ASSIGNMENT: Omitting all images, give the entries that follow again exactly as they read.

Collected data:
--- START ---

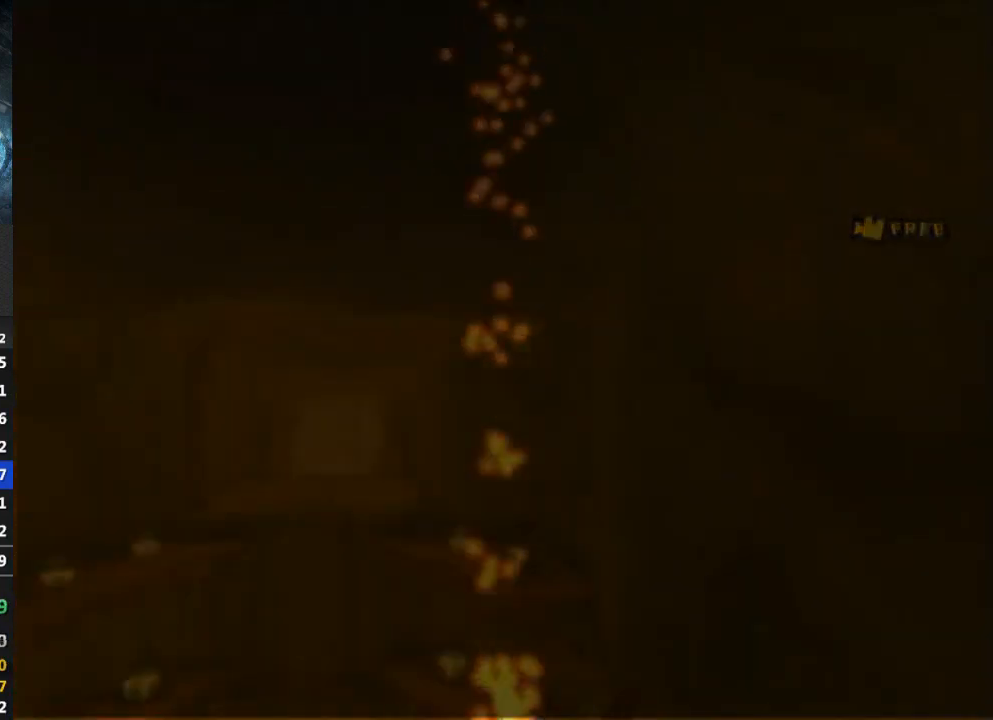
{"buttons": [], "left_stick": "center", "right_stick": "center", "events": []}
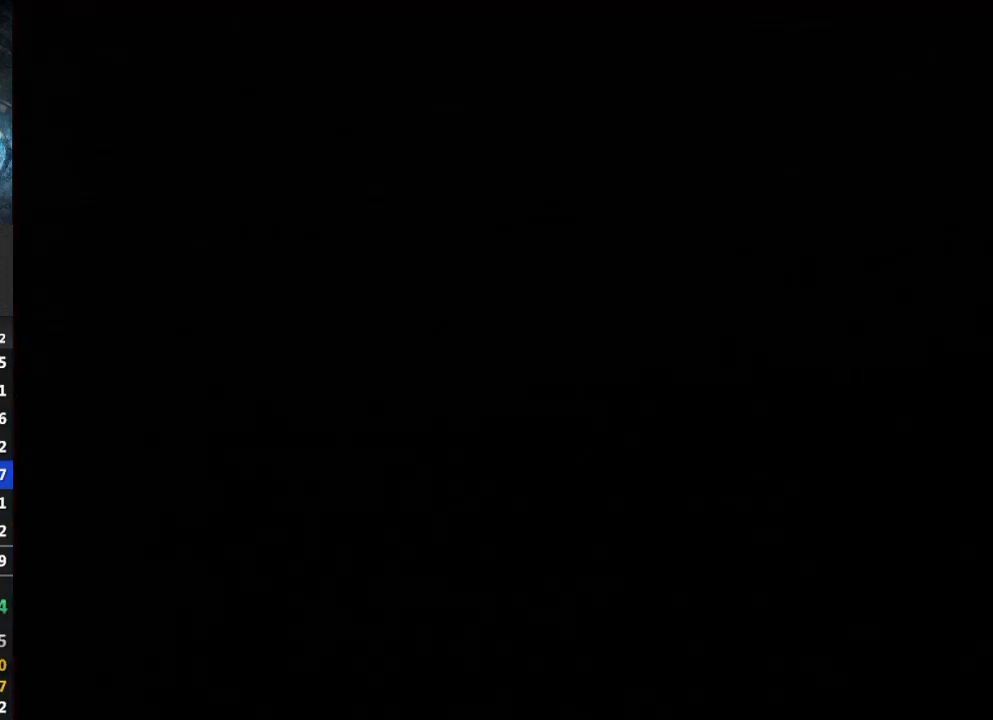
{"buttons": [], "left_stick": "center", "right_stick": "center", "events": []}
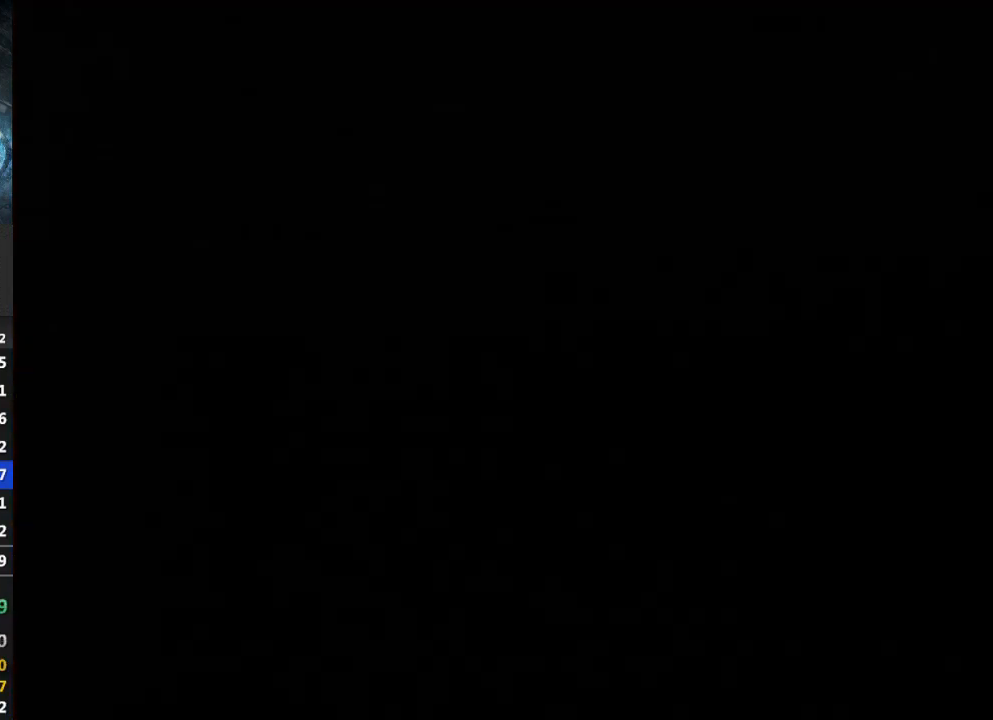
{"buttons": [], "left_stick": "center", "right_stick": "center", "events": []}
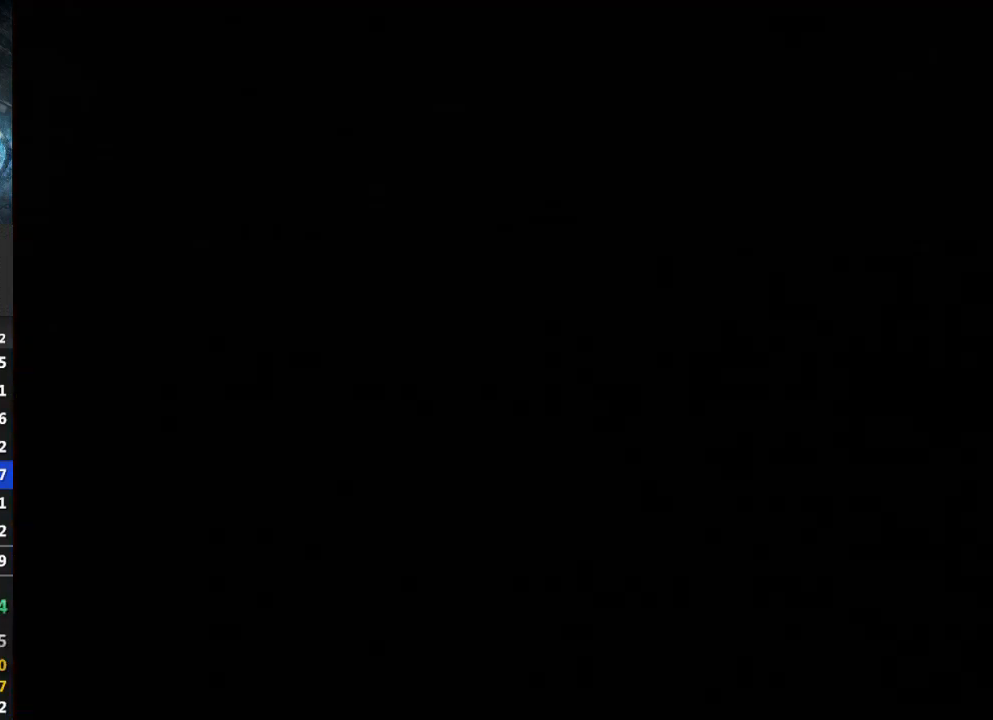
{"buttons": [], "left_stick": "center", "right_stick": "center", "events": []}
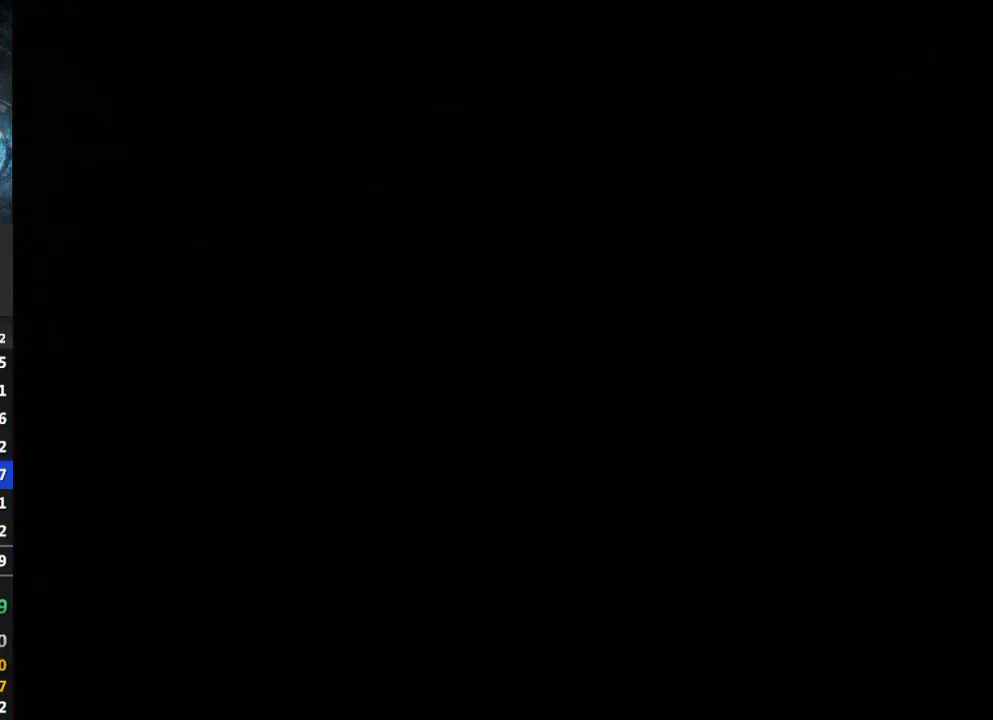
{"buttons": [], "left_stick": "center", "right_stick": "center", "events": []}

--- END ---

RESPONSE:
{"buttons": [], "left_stick": "center", "right_stick": "center", "events": []}
{"buttons": [], "left_stick": "center", "right_stick": "center", "events": []}
{"buttons": [], "left_stick": "center", "right_stick": "center", "events": []}
{"buttons": [], "left_stick": "center", "right_stick": "center", "events": []}
{"buttons": [], "left_stick": "center", "right_stick": "center", "events": []}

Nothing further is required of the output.